Quem é o Rico?
Qualquer cidadão do século XX, mesmo bastante pobre, tem grandíssimas possibilidades de ser considerado rico, em comparação com os tipos de benefícios e facilidades oferecidos no tempo de Jesus. Por isso, interpretar a passagem do Evangelho sob a chave meramente econômica não parece esclarecer muito a mensagem de Cristo, visto que hoje praticamente todos os pobres e alguns muito pobres seriam classificados por ricos, se comparados aos primeiros ouvintes do Senhor. O escândalo do Evangelho deve apontar para algo além dos bens exteriores
Água encanada, eletricidade, aparelhos de refrigeração, roupas produzidas por máquinas, pão fresquinho a cada 15 minutos e sem resquícios de cinza, sorvete, não andar 10 km por dia para vender o frango abatido na noite anterior, anestesia, plástico, velcro e fita adesiva, todos esses detalhes da vida cotidiana do homem do século XX faz com que vejamos com outros olhos a ostensiva ameaça que Nosso Senhor faz aos homens ricos de seu tempo:
“Um rico dificilmente entrará no Reino dos Céus” (Mt 19, 23).
O texto é sequência imediata do diálogo que Jesus teve com o Jovem Rico. Ao convite do Senhor à perfeição, que exigia abdicar dos muitos bens que possuía, saiu o Jovem entristecido. Nesse contexto é que a reprimenda acima é apresentada: “um rico dificilmente…” (Mt 19, 23). Perceba que o evangelista utiliza de um artifício incomum, um advérbio de modo: “dificilmente…”. Além do destaque para essa ferramenta literária, o relato diz que o Senhor Jesus insistiu no aviso: “Repito…”. Todo o cuidado e a insistência sobre o perigo das riquezas demonstrado nesses versículos apontam para a gravidade do assunto. Por isso, é fundamental entender quem é o rico que não entrará no Reino dos Céus.
Qualquer cidadão do século XX, mesmo bastante pobre, tem grandíssimas possibilidades de ser considerado rico, em comparação com os tipos de benefícios e facilidades oferecidos no tempo de Jesus. Por isso, interpretar a passagem do Evangelho sob a chave meramente econômica não parece esclarecer muito a mensagem de Cristo, visto que hoje praticamente todos os pobres e alguns muito pobres seriam classificados por ricos, se comparados aos primeiros ouvintes do Senhor. O escândalo do Evangelho deve apontar para algo além dos bens exteriores.

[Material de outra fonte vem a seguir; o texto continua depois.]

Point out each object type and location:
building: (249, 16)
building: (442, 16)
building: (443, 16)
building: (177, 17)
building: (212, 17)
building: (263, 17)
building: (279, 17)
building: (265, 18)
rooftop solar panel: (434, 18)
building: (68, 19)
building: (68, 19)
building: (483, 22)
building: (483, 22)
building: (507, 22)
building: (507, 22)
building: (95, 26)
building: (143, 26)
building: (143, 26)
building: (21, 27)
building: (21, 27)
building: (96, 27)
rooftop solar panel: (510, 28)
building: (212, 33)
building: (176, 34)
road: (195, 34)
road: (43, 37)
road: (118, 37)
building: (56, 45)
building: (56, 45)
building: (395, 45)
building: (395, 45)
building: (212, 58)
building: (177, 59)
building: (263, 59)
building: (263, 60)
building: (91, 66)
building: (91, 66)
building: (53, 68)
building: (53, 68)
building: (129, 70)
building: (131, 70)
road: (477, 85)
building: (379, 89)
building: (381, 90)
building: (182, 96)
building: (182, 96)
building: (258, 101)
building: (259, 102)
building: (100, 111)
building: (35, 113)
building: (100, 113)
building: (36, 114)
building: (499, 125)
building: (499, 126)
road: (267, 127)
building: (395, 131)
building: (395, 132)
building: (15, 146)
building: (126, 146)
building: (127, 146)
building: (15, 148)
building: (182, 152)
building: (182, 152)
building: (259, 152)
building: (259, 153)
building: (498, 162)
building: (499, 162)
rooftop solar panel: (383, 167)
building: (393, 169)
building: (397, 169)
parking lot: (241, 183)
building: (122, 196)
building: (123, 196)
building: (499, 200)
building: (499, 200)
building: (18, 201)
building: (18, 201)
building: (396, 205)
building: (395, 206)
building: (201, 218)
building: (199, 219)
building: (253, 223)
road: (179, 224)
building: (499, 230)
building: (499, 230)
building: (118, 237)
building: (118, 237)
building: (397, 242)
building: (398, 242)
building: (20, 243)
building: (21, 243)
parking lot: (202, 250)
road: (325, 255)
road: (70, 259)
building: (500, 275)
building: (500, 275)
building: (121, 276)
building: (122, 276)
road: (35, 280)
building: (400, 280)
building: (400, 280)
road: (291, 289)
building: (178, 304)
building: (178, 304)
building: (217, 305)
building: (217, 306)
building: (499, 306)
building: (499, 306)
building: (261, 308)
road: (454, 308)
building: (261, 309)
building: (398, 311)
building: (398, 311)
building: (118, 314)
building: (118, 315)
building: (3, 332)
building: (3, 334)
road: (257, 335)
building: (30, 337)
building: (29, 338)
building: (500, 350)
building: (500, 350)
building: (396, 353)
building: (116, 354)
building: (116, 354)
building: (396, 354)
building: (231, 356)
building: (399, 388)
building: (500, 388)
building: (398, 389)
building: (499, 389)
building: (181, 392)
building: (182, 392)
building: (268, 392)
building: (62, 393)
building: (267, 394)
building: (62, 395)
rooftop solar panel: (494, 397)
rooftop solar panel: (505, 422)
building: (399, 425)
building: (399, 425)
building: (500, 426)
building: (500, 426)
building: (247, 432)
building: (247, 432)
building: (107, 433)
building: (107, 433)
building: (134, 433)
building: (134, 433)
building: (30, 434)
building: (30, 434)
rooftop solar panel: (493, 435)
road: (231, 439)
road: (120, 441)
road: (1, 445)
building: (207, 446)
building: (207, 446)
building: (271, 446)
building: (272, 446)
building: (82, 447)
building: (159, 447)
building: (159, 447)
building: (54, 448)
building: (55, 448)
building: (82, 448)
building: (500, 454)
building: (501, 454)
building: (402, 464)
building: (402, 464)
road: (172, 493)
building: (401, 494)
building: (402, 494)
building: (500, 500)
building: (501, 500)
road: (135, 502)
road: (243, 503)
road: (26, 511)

Supondo que a reprimenda do Senhor não se baseia na simples posse de bens (pois desses bens hoje se tem mais quantidade e qualidade que muitos Césares romanos), resta afirmar que não aos objetos mesmos mas ao apego aos bens é que se levanta a crítica do Senhor: ao se recusar vender os bens o jovem rico entristeceu-se. Veja que a crítica não se levanta por possuir o jovem tais bens, mas por não aceitar o convite de liberar-se deles para conviver com o Senhor. Essa é a ideia por detrás da imagem da agulha e do camelo. É preciso aceitar a lei eterna da riqueza: um dia a ferrugem a corrói tudo o que hoje brilha. Não se pode exigir o impossível prendendo-lhe o coração e a alma. Procurar subterfúgios para diminuir o tamanho do camelo ou aumentar a largura da agulha só provam o apego que o homem pode submeter-se a fim de garantir um pouco mais de alegrias nessa vida.
Enquanto não desprendermos o coração dos bens que nos cercam, não será possível receber com alegria o chamado de Cristo: sede perfeitos! Amar as coisas acima de Deus é idolatria e Ele é um Deus Ciumento, não tolera um coração com dois senhores. O rico de quem Jesus fala é o idólatra, que não põe Deus acima de seus negócios e interesses.